基辛格中美研究所主任芮效儉:“長期以來,亞太地區對於美國來說都是重要的。我們在那裡打過仗,在那裡遭到襲擊,像二戰前發生的珍珠港事件。我們與亞太地區的貿易聯係在美國建國時就存在了。從美利堅合眾國18世紀建國以來,我們與東方國家,尤其是中國的貿易,就是重要的。”

帕內塔:“自從美國在19世紀開始向西看,美國就一直是一個太平洋國家。”

二戰期間,美國打敗東亞強國日本以及隨後對日本實施的占領確立了美國的軍事強勢地位,也使得美國得以在構建東亞戰後國際秩序中發揮主導作用。

傳統基金會研究員成斌:“在冷戰期間,美國所卷入的兩場最大的熱戰都是在亞洲,這就是朝鮮戰爭和越南戰爭。美國一直認為亞洲是重要的,而且值得為之流血犧牲。”

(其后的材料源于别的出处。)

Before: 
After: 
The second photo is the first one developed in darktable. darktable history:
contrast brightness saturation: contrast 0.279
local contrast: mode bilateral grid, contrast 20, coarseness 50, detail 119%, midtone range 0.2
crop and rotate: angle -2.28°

美國國防部長帕內塔今年6月在新加坡參加香格里拉對話時也談到了在20世紀後半個世紀美國在亞太地區所發揮的作用。

帕內塔:“盡管我們之間存在地理上的距離,但是我一直以來就意識到,美國的命運無法擺脫的與這個地區聯係起來。這個事實指導了美國60多年來在該地區的軍事存在和伙伴關係。美國在亞太地區的軍事態勢,與我們的貿易聯係、外交關係和我們的對外援助一道,幫助引領該地區在20世紀後半個世紀進入一個史無前例的穩定與繁榮時期。”

但是冷戰後,亞太地區的格局發生了巨大的變化。正像美國國會研究局在一篇報告中所指出的那樣,蘇聯的垮台,冷戰後的世界,東亞金融危機、中國的崛起以及伊斯蘭極端分子的出現都大大改變了亞洲的地源政治。

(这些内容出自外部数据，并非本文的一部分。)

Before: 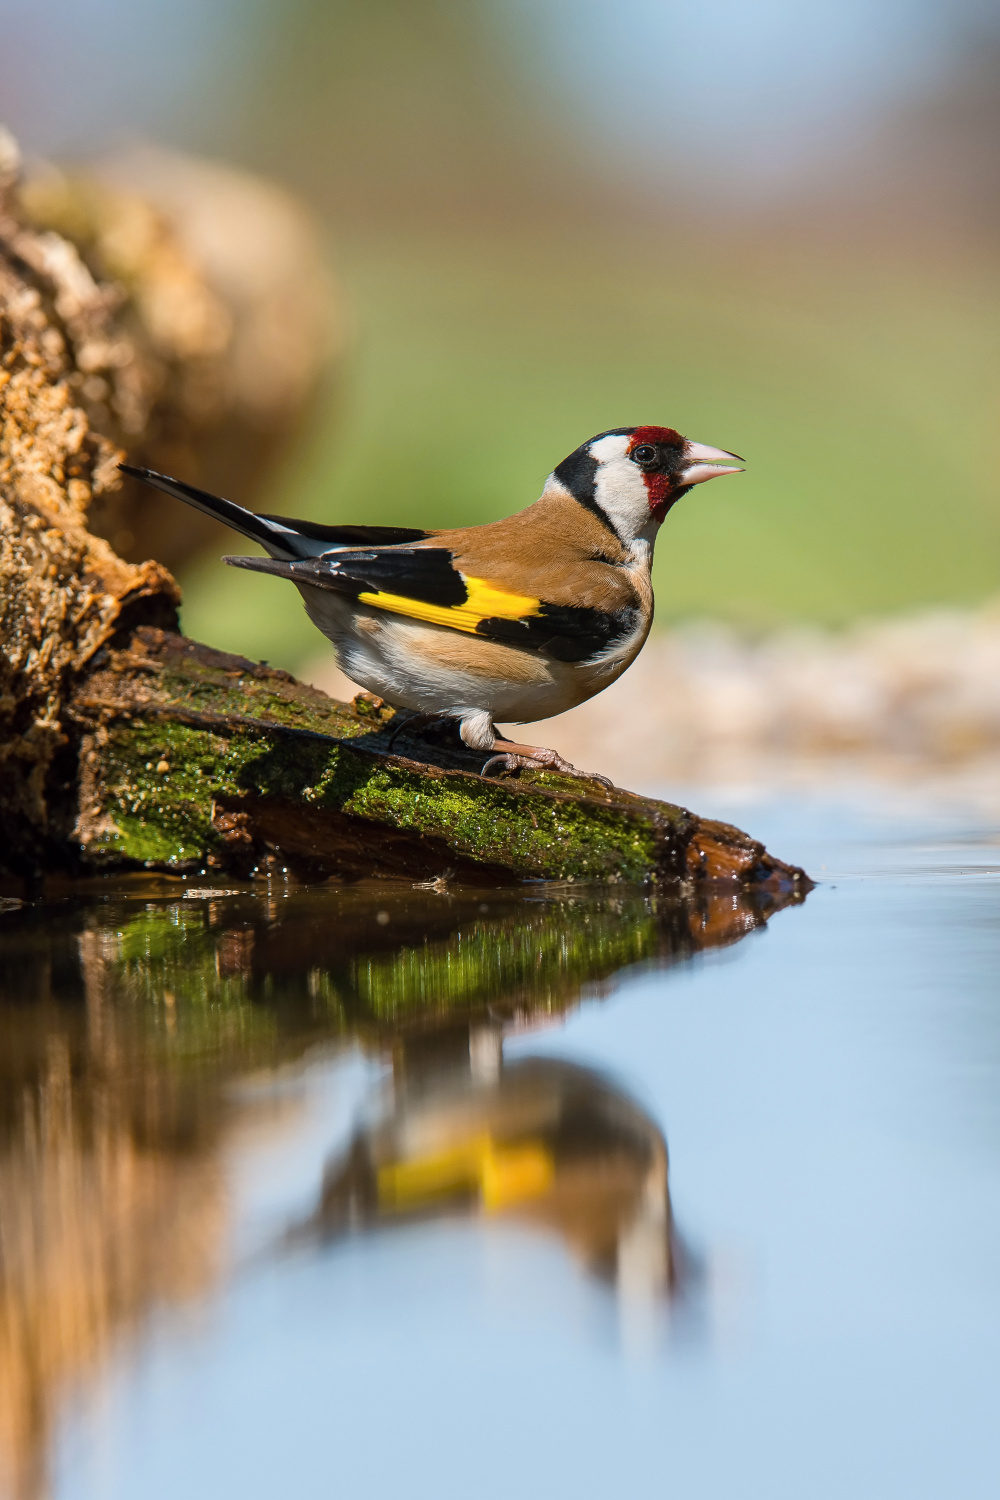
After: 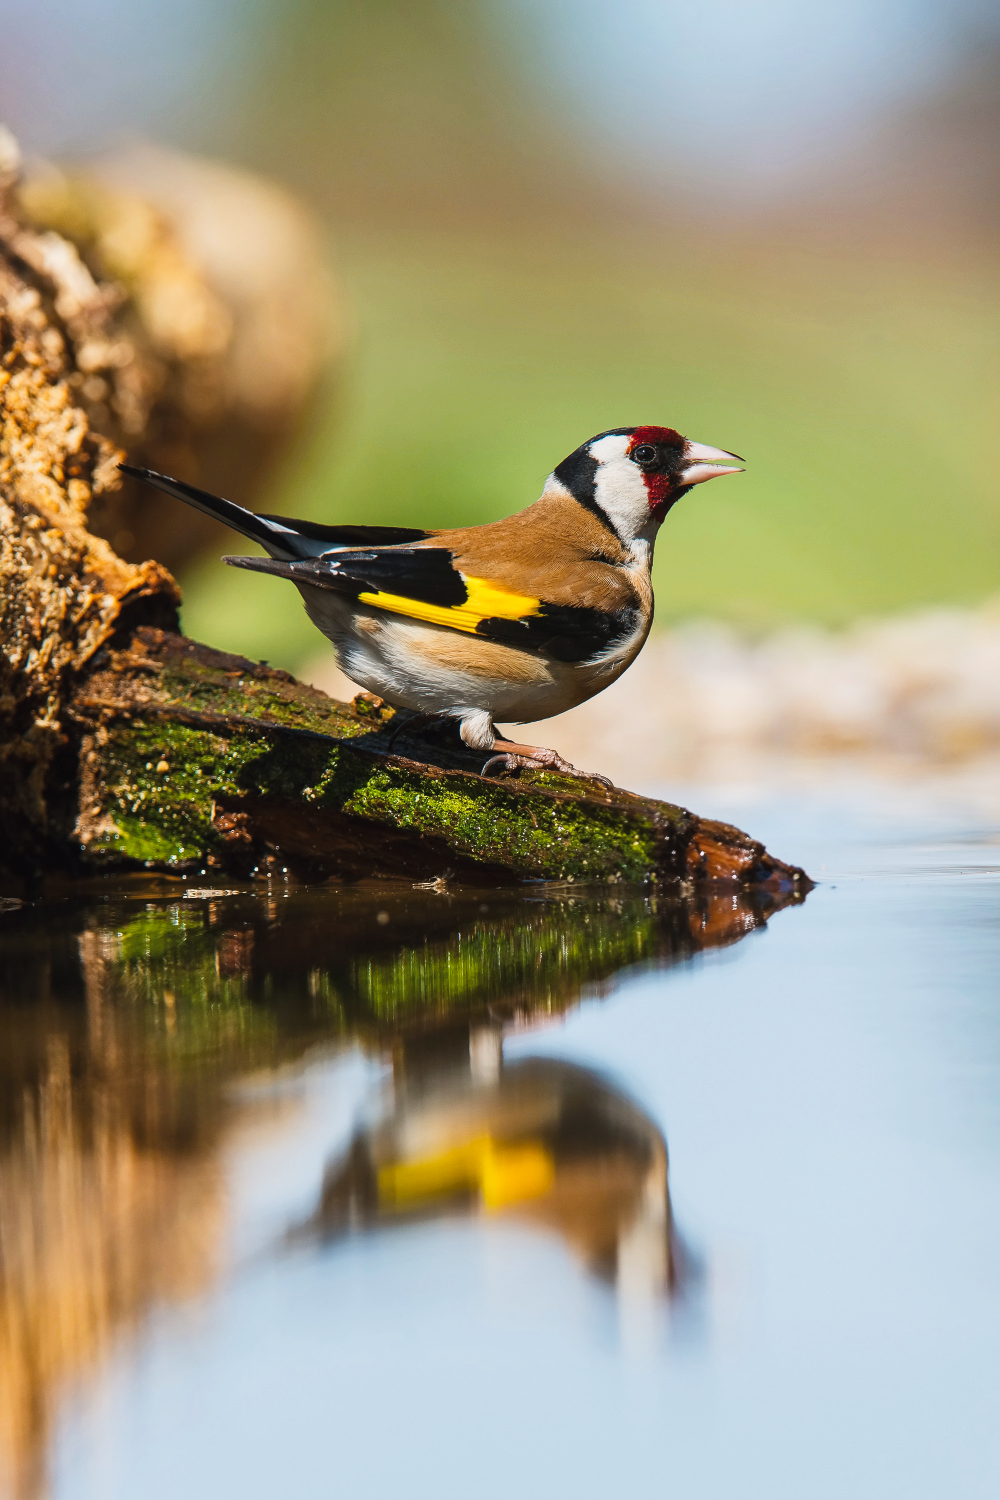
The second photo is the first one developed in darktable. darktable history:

與此同時,2001年9月11號,美國本土遭到恐怖襲擊,隨後美國開始反恐戰爭,并在伊拉克和阿富汗同時打兩場戰爭。

華盛頓國際與戰略研究中心資深研究員葛萊儀:
“坦率的說,我認為,在過去10年來,我們陷在伊拉克和阿富汗。就是在同時,亞太地區發生了很多事情而美國都沒有卷入,例如東亞峰會的召開,當時區域機制開始在該地區形成。如果你回過頭去看2001年的《四年防務評估》,你會看到有關亞洲部分的只有几句話,因為這個文件是在911恐怖襲擊事件發生前不久寫的。”

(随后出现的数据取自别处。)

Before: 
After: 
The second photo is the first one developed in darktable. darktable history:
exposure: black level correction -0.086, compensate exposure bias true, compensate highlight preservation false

葛萊儀認為,911事件使得美國對亞洲的關注被推遲了10年。

葛萊儀:“如果那次襲擊事件沒有發生的話,我認為,美國會把焦點放在亞洲,而且進程可能會更快。我們的注意力實際上被分散了將近10年的時間。奧巴馬政府上台後,而且在他就職前,就存在一個共識,這就是美國對亞洲的關注不夠。”

奧巴馬總統上台後就開始了調整其亞洲政策的步伐。他2009年11月在就任總統後首次訪問亞洲時在東京表示:

奧巴馬:“作為美國首位太平洋總統,我向你們承諾,美國這個太平洋國家將加強并繼續維持我們在這個全球至關重要地區的領導地位。”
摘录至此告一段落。